Whatever appears in the records, write it out again exactly.

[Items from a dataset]
::::

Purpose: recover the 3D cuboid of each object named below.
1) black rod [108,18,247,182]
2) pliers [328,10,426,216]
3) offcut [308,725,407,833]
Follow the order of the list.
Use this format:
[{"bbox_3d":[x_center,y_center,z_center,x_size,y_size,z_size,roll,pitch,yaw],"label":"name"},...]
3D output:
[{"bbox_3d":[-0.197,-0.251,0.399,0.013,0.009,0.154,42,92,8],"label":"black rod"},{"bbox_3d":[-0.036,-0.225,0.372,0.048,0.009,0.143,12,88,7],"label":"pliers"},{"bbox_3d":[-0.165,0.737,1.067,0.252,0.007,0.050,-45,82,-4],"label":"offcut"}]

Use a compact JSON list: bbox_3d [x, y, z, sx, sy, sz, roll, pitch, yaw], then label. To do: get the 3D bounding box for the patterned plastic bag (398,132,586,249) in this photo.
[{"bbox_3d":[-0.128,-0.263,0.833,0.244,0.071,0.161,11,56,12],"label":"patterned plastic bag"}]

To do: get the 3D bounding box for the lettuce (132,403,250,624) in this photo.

::::

* **Final answer**
Purpose: recover the 3D cuboid of each object named below.
1) black rod [108,18,247,182]
2) pliers [328,10,426,216]
3) offcut [308,725,407,833]
Follow the order of the list.
Use this format:
[{"bbox_3d":[x_center,y_center,z_center,x_size,y_size,z_size,roll,pitch,yaw],"label":"name"},...]
3D output:
[{"bbox_3d":[-0.197,-0.251,0.399,0.013,0.009,0.154,42,92,8],"label":"black rod"},{"bbox_3d":[-0.036,-0.225,0.372,0.048,0.009,0.143,12,88,7],"label":"pliers"},{"bbox_3d":[-0.165,0.737,1.067,0.252,0.007,0.050,-45,82,-4],"label":"offcut"}]

Use a compact JSON list: bbox_3d [x, y, z, sx, sy, sz, roll, pitch, yaw], then label. To do: get the 3D bounding box for the patterned plastic bag (398,132,586,249) in this photo.
[{"bbox_3d":[-0.128,-0.263,0.833,0.244,0.071,0.161,11,56,12],"label":"patterned plastic bag"}]

To do: get the 3D bounding box for the lettuce (132,403,250,624) in this photo.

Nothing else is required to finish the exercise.